Primarily utilized by circulating and hygiene nurses, this method operates on a comparatively easy process and is used along with manual counting. The Blair-Port Wand device ought to be waved over the incision site to detect the special micro-tagged cotton towels and sponges used during surgery. “The staff counts three times during the entire procedure?” the initial number before the beginning of the surgery, the ultimate number just before the tip of the surgery but before the skin is closed, and the ultimate number after the tip of the procedure? she said.

The RF surgical detection system consists of a self-calibrating console, a hand-held Blair-Port Wand device and cotton materials with RF microtags.

When the operation is sort of complete, the wand is first tested to make certain it’s working properly by waving it over one among the specially marked sponges. The staff waits for a beep and if every part is OK, the wand is waved over the incision site.

“The non-sterile circulating nurse turns on the generator and hands the sterile-wrapped wand to the nurse”? Christie said. When the wand is complete and no sound is heard, the surgeon continues to shut. Immediately after closing, the ultimate count takes place and the subsequent walk begins.

Like any latest procedure, moving into the groove of using the system got here with some challenges. “At first the staff treated it as just another step to take, but once we got over the learning curve it became routine.” Christie said. “It’s a step that takes so little time and really isn’t that invasive.”

The system is a component of Maimonides? rules and procedures in force within the operating room, and authorized personnel perform the rounds and document them within the intraoperative chart. “We use the system for all surgical procedures except cystoscopy and myringotomy procedures [ear tubes in children], percutaneous vascular procedures and hand and foot procedures. Or in cases where soft goods such as sponges, knee pads or towels are not used at all? Christie said.

The average cost of the system is $12 to $15 per surgical case. The cost is minimal considering the peace of mind it provides surgical staff. “Our goal is to prevent foreign body retention and this is the next step to help?” Christie said. “That in itself saves the hospital money.”
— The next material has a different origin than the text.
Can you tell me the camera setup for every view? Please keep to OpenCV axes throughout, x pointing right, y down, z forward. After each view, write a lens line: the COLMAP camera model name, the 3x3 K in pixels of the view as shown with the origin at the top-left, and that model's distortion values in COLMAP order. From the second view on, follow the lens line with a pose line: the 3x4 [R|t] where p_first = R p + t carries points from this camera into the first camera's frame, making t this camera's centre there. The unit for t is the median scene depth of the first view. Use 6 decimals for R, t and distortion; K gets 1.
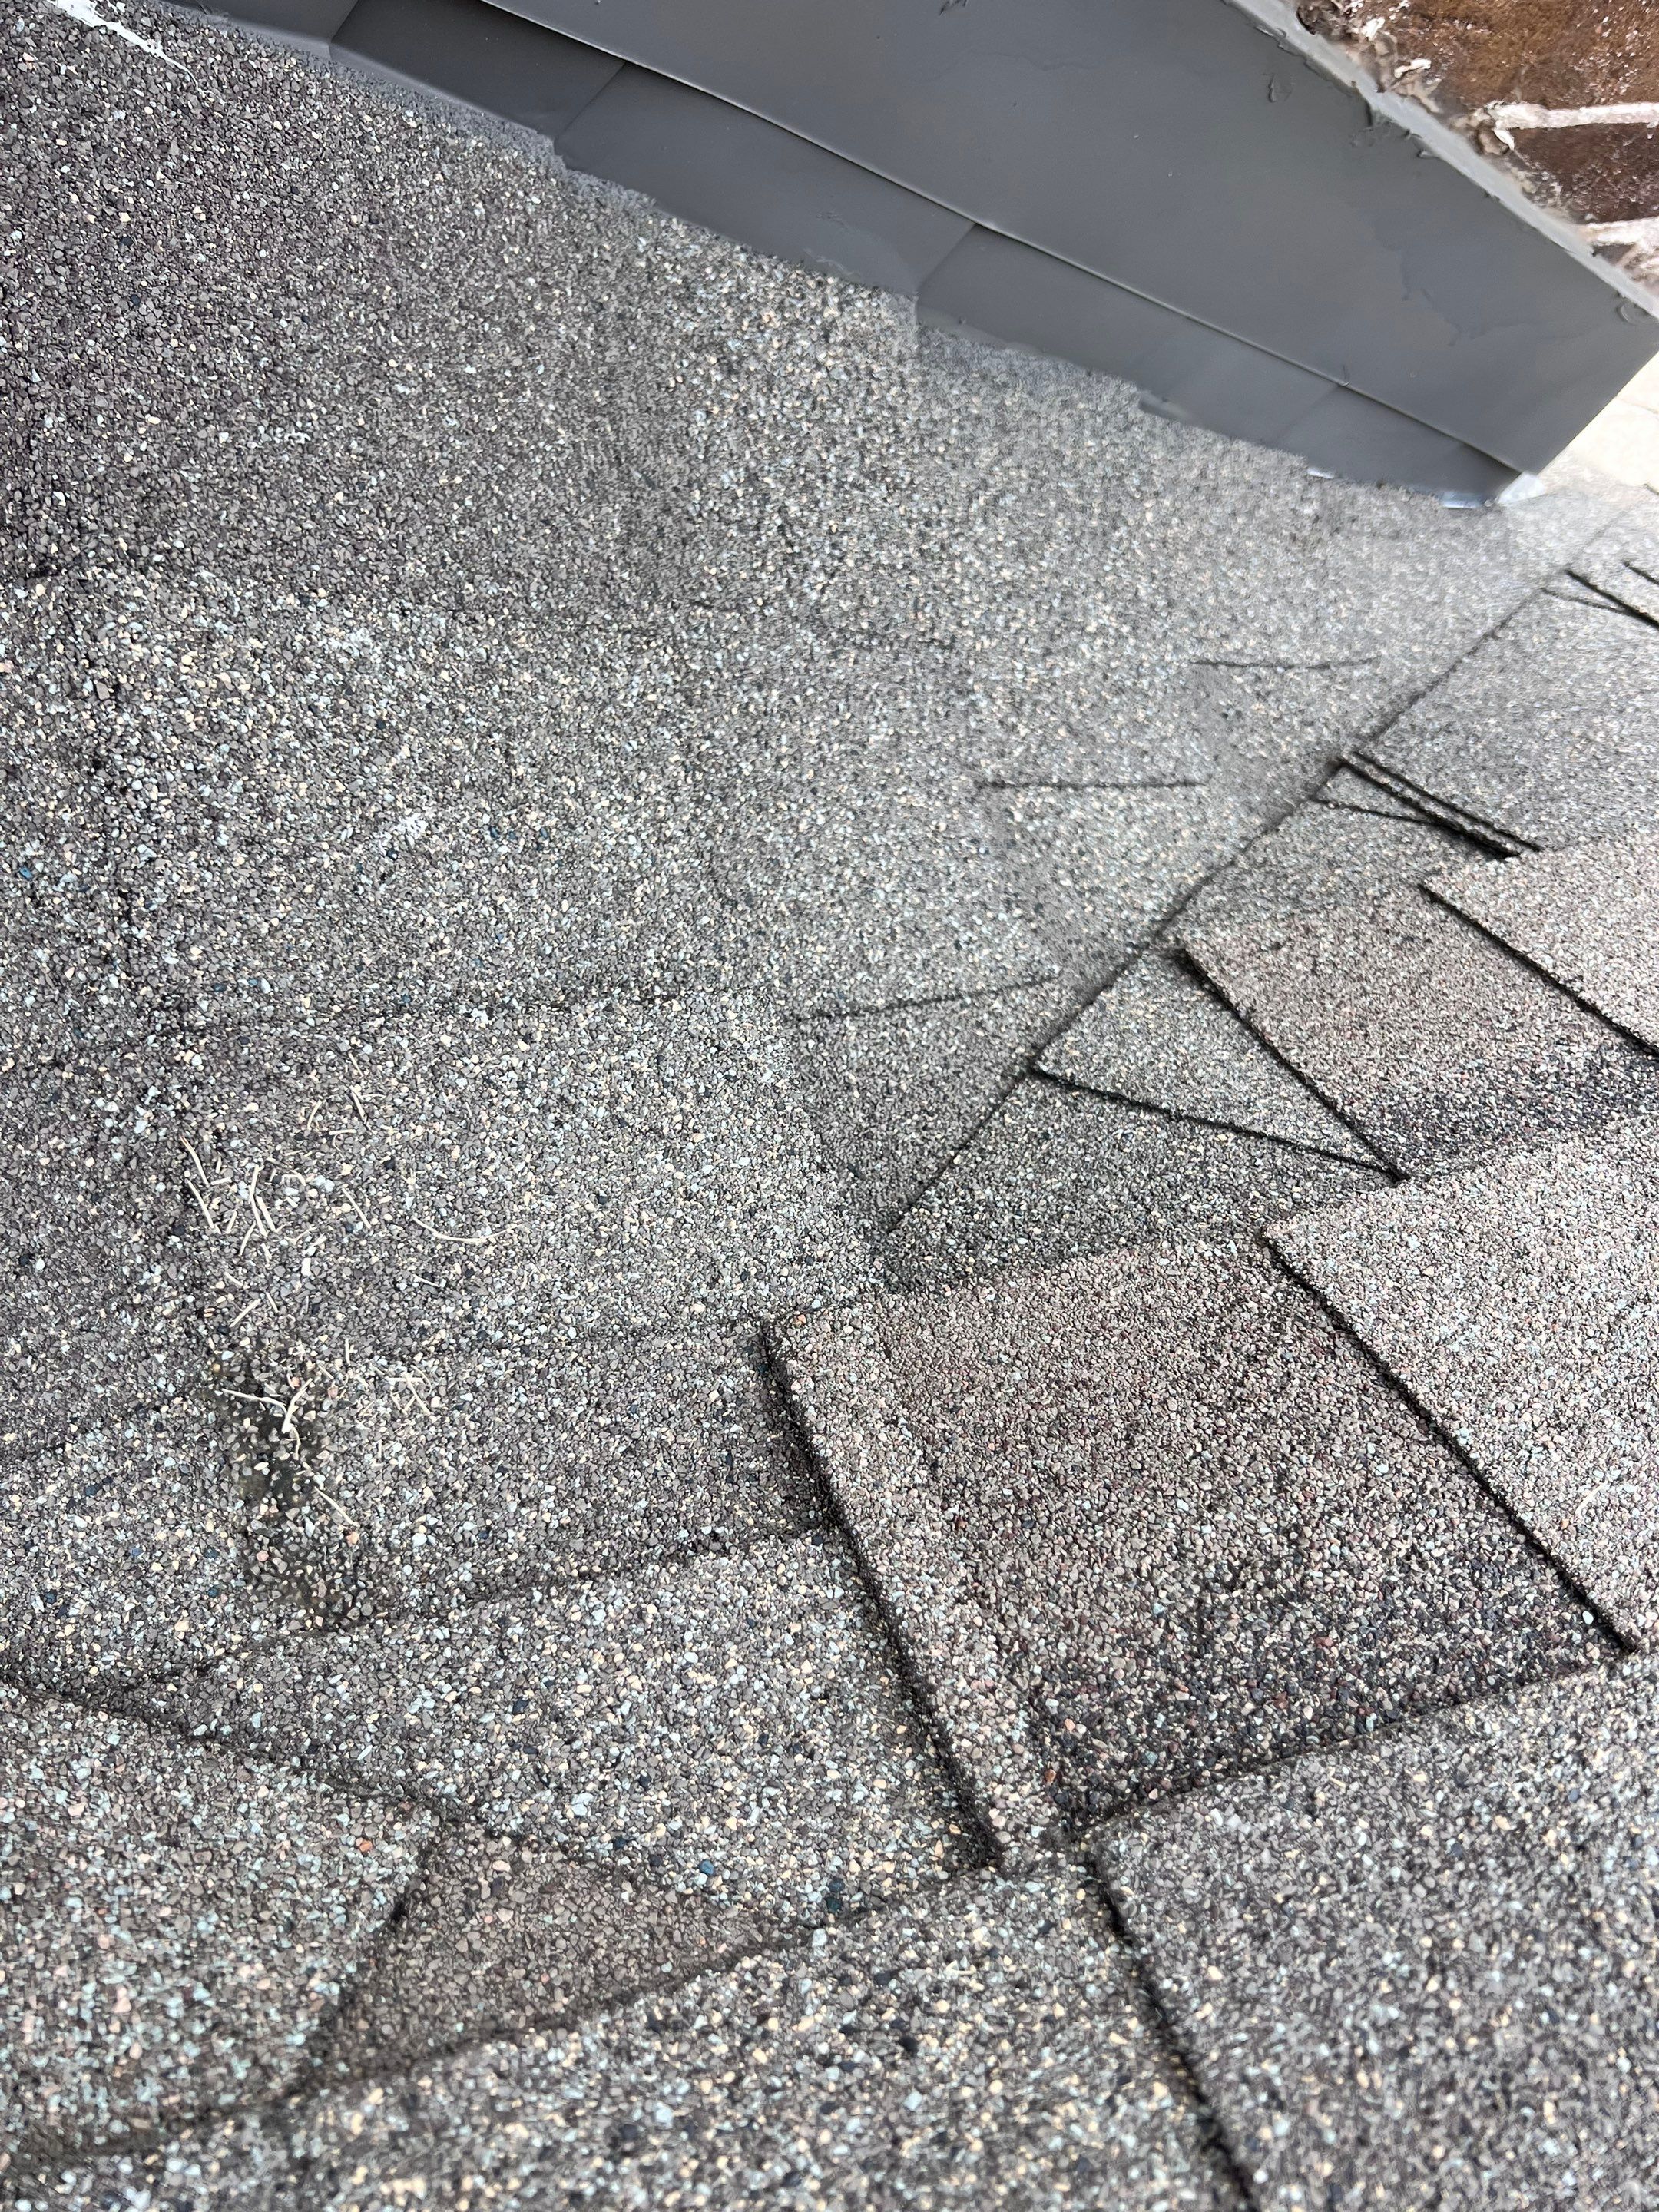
lens RADIAL K [[1757.5, 0, 829.8], [0, 1757.5, 1128.2], [0, 0, 1]] dist [0.076876, -0.106161]
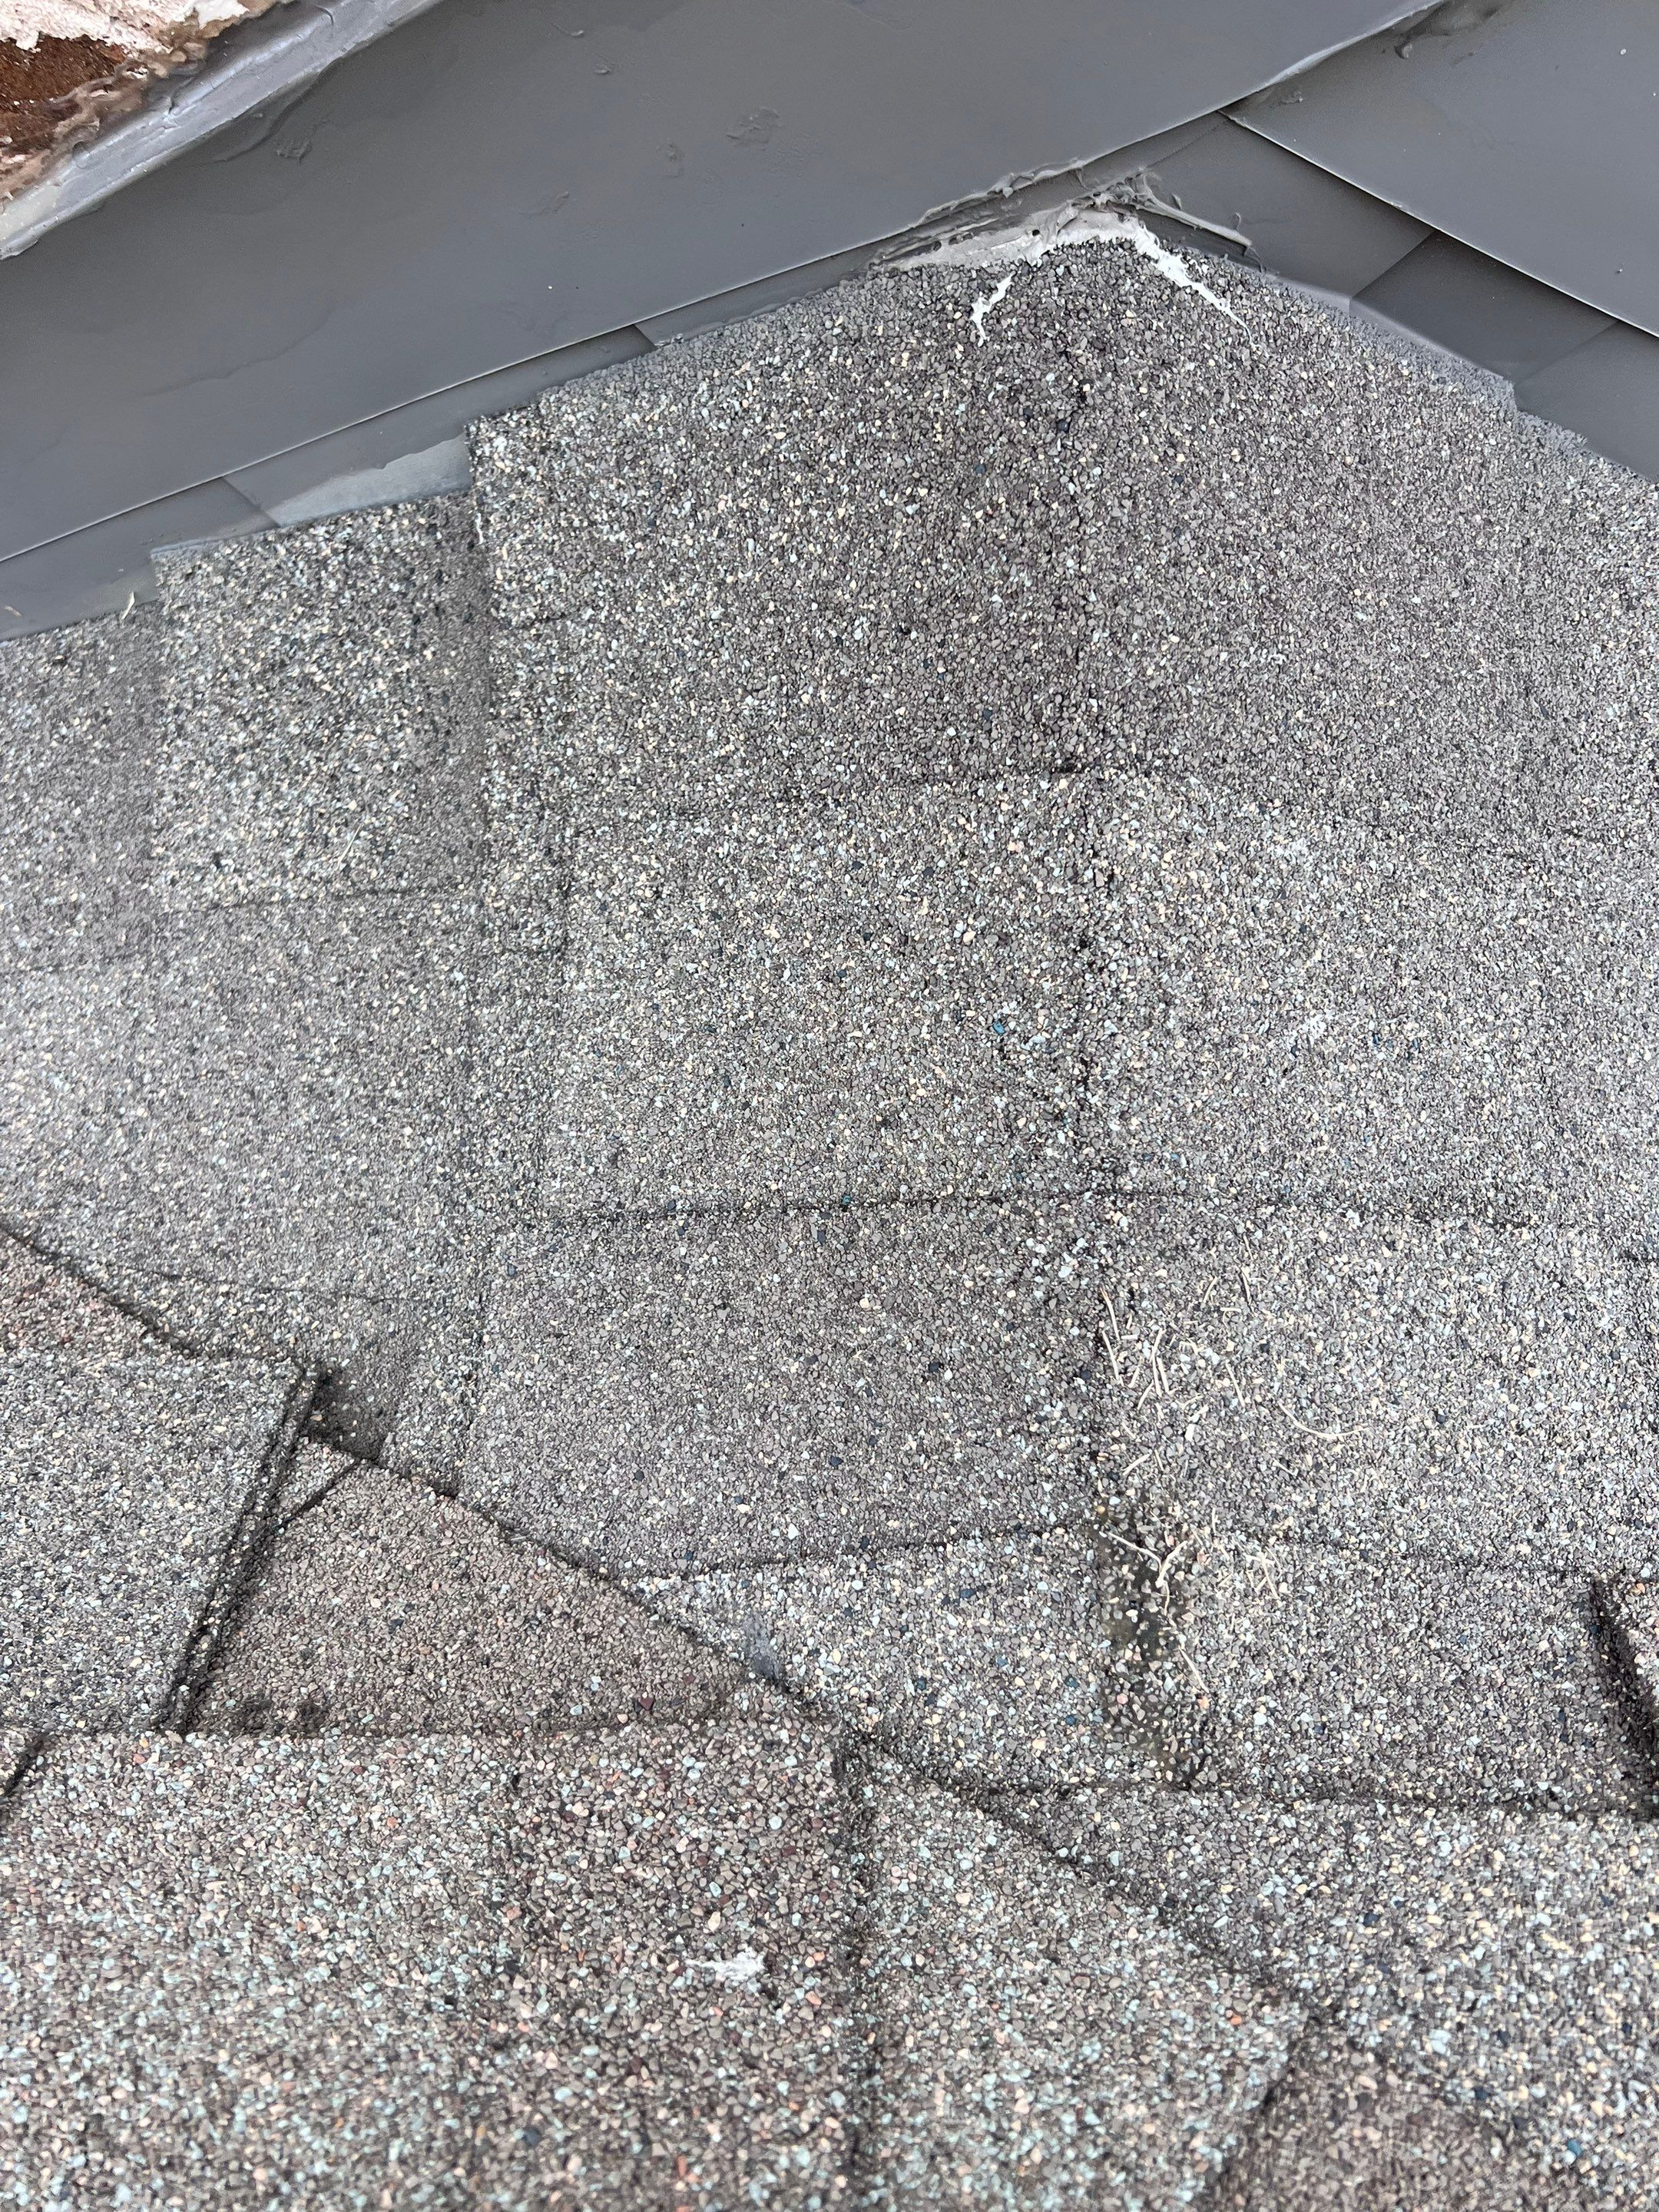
lens RADIAL K [[1757.5, 0, 829.8], [0, 1757.5, 1128.2], [0, 0, 1]] dist [0.076876, -0.106161]
pose [[0.948982, 0.173655, -0.263207, -0.230951], [-0.189648, 0.981176, -0.036422, -0.019284], [0.251927, 0.084481, 0.964052, -0.083515]]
Maimonides is one among several centers participating within the study where the device improves surgery rates and staff confidence in wound closure. Preliminary results of the study, conducted by Chapel Hill, North Carolina-based UNC Healthcare, were presented at a recent meeting of the American College of Surgeons Clinical Congress. Preliminary results showed that RF technology accelerates the identification of foreign bodies by reducing the usage of radiation to locate missing surgical components, and 90% of nursing staff reported that the technology reduced stress during wound closure and increased confidence that no surgical resources were left within the patient.

Maimonides has been using the system since December 2009 as a complement to the safety procedures already in place. “We decided to do this knowing how important it is to prevent retention of surgical components.” Christie said. “We found this additional safety measure to be worth the extra expense.”